У одного двѣ капли кочевой крови, — онъ «мѣняетъ участь».

У другого одна капля, полкапли, и онъ только зачитывается разсказами о тѣхъ, кто «самъ по себѣ».

— Самъ по себѣ! Въ немъ хватило силъ порвать со всѣмъ и уйти.
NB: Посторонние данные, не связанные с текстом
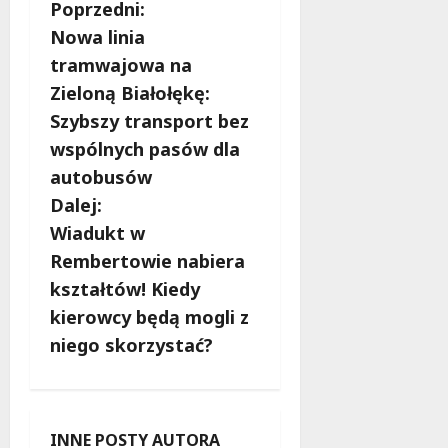
Z
Poprzedni:
Nowa linia
o
tramwajowa na
b
Zieloną Białołękę:
Szybszy transport bez
a
wspólnych pasów dla
c
autobusów
Dalej:
z
Wiadukt w
w
Rembertowie nabiera
kształtów! Kiedy
p
kierowcy będą mogli z
i
niego skorzystać?
s
y
INNE POSTY AUTORA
И стать «самому по себѣ».

И вѣрить всему героическому, что разсказываютъ про такого человѣка.

Съ завистью вѣритъ.

Зависть, — зависть къ вольному и сильному своей волей человѣку, вотъ что заставляетъ наше общество такъ зачитываться Горькимъ.

Такъ зачитываться имъ спокойныхъ, довольныхъ и уравновѣшенныхъ людей.

Вѣдь и въ жилахъ сытыхъ, жирныхъ, откормленныхъ на убой гусей течетъ одна милліардная часть дикой крови.

Оттого они и начинаютъ безсильно трепыхать крыльями и гогочутъ, вытянувъ шею, — когда въ голубомъ небѣ высоко-высоко, словно паутинка, несется съ жалобнымъ крикомъ стая сѣрыхъ, дикихъ, голодныхъ, но вольныхъ гусей.